Was Zeitzeugen über ihn sagten, verstärkt das Bild eines verschlossenen, zweifelnden Mannes. In einer aufregend gestalteten Biografie aus dem Jahr 2004 änderte sich an diesem Bild wenig. Herausgeber Daniel Göske und sein Co-Übersetzer Werner Schmitz legten damals mit „Ein Leben“ein solitäres Bravourstück hin. Mit Gründlichkeit und Kompetenz spürten die beiden einem nach, den man als literarisch Wütenden bezeichnen muss. Melville war einer, in dessen Texten nur selten ein Blick in die privaten Karten möglich ist.

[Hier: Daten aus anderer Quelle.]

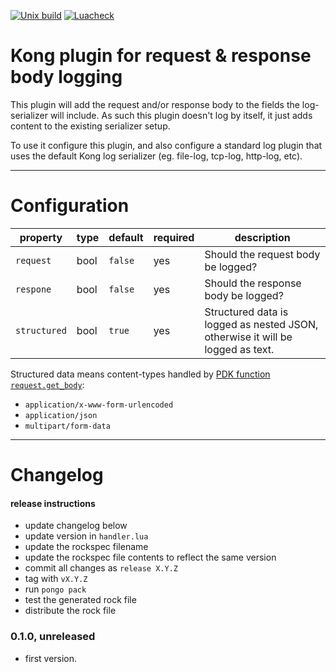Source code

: [![Unix build](https://img.shields.io/github/actions/workflow/status/Tieske/kong-plugin-body-log/test.yml?branch=master&label=Test&logo=linux)](https://github.com/Tieske/kong-plugin-body-log/actions/workflows/test.yml)
[![Luacheck](https://github.com/Tieske/kong-plugin-body-log/workflows/Lint/badge.svg)](https://github.com/Tieske/kong-plugin-body-log/actions/workflows/lint.yml)

Kong plugin for request & response body logging
===============================================

This plugin will add the request and/or response body to the fields the log-serializer
will include. As such this plugin doesn't log by itself, it just adds content to the
existing serializer setup.

To use it configure this plugin, and also configure a standard log plugin that uses
the default Kong log serializer (eg. file-log, tcp-log, http-log, etc).

---

Configuration
=============

property | type | default | required | description
-|-|-|-|-
`request`| bool | `false` | yes | Should the request body be logged?
`respone`| bool | `false` | yes | Should the response body be logged?
`structured`| bool | `true` | yes | Structured data is logged as nested JSON, otherwise it will be logged as text.

Structured data means content-types handled by [PDK function `request.get_body`](https://docs.konghq.com/gateway/latest/plugin-development/pdk/kong.request/#kongrequestget_bodymimetype-max_args-max_allowed_file_size):

- `application/x-www-form-urlencoded`
- `application/json`
- `multipart/form-data`


---

Changelog
=========

#### release instructions

- update changelog below
- update version in `handler.lua`
- update the rockspec filename
- update the rockspec file contents to reflect the same version
- commit all changes as `release X.Y.Z`
- tag with `vX.Y.Z`
- run `pongo pack`
- test the generated rock file
- distribute the rock file

### 0.1.0, unreleased

- first version.


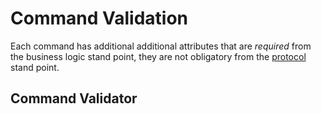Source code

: # Command Validation

Each command has additional additional attributes that are *required* from the business logic stand point, they are not obligatory from the [protocol](https://developers.google.com/protocol-buffers/docs/proto#customoptions) stand point.

## Command Validator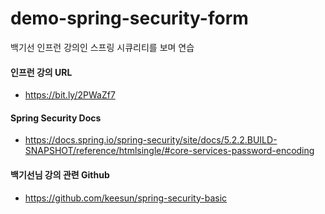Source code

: # demo-spring-security-form

백기선 인프런 강의인 스프링 시큐리티를 보며 연습


#### 인프런 강의 URL
- https://bit.ly/2PWaZf7


#### Spring Security Docs
- https://docs.spring.io/spring-security/site/docs/5.2.2.BUILD-SNAPSHOT/reference/htmlsingle/#core-services-password-encoding


#### 백기선님 강의 관련 Github
- https://github.com/keesun/spring-security-basic
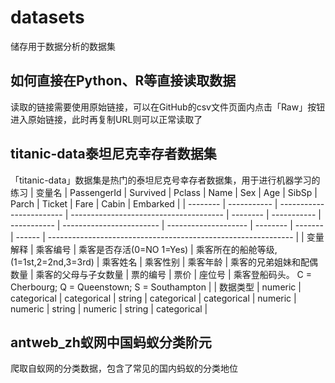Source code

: # datasets
储存用于数据分析的数据集

## 如何直接在Python、R等直接读取数据
读取的链接需要使用原始链接，可以在GitHub的csv文件页面内点击「Raw」按钮进入原始链接，此时再复制URL则可以正常读取了

## titanic-data泰坦尼克幸存者数据集
「titanic-data」数据集是热门的泰坦尼克号幸存者数据集，用于进行机器学习的练习
| 变量名 | PassengerId | Survived                 | Pclass                                 | Name     | Sex         | Age         | SibSp                    | Parch                | Ticket   | Fare    | Cabin  | Embarked                                                      |
| -------- | ----------- | ------------------------ | -------------------------------------- | -------- | ----------- | ----------- | ------------------------ | -------------------- | -------- | ------- | ------ | ------------------------------------------------------------- |
| 变量解释 | 乘客编号 | 乘客是否存活(0=NO 1=Yes) | 乘客所在的船舱等级,(1=1st,2=2nd,3=3rd) | 乘客姓名 | 乘客性别 | 乘客年龄 | 乘客的兄弟姐妹和配偶数量 | 乘客的父母与子女数量 | 票的编号 | 票价  | 座位号 | 乘客登船码头。 C = Cherbourg; Q = Queenstown; S = Southampton |
| 数据类型 | numeric     | categorical              | categorical                            | string   | categorical | categorical | numeric                  | numeric              | string   | numeric | string | categorical                                                   |

## antweb_zh蚁网中国蚂蚁分类阶元
爬取自蚁网的分类数据，包含了常见的国内蚂蚁的分类地位
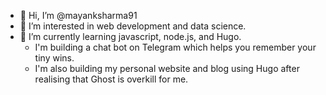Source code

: - 👋 Hi, I’m @mayanksharma91
- 👀 I’m interested in web development and data science.
- 🌱 I’m currently learning javascript, node.js, and Hugo.
  - I'm building a chat bot on Telegram which helps you remember your tiny wins.
  - I'm also building my personal website and blog using Hugo after realising that Ghost is overkill for me.

<!---
mayanksharma91/mayanksharma91 is a ✨ special ✨ repository because its `README.md` (this file) appears on your GitHub profile.
You can click the Preview link to take a look at your changes.
--->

Melville ließ sich selbst in Briefen an engste Verwandte und Vertraute selten ganz bis auf den Boden von Herz und Seele blicken. Zu Todesfällen und Selbstmorden in der Familie äußerte er sich – wenn er es überhaupt tat – knapp und förmlich. Nur selten war in Briefen jene unstillbare Neugier zu spüren, die etwa aus seinen frühen Reisenotizen sprach. Erst der chronologische Ablauf, also die Kenntnis um äußere Ereignisse, auf die seine schriftlichen Aufzeichnungen reagieren, machen es einfacher, seine Freude (sehr selten) oder seine Verzweiflung (sehr oft) nachzuvollziehen.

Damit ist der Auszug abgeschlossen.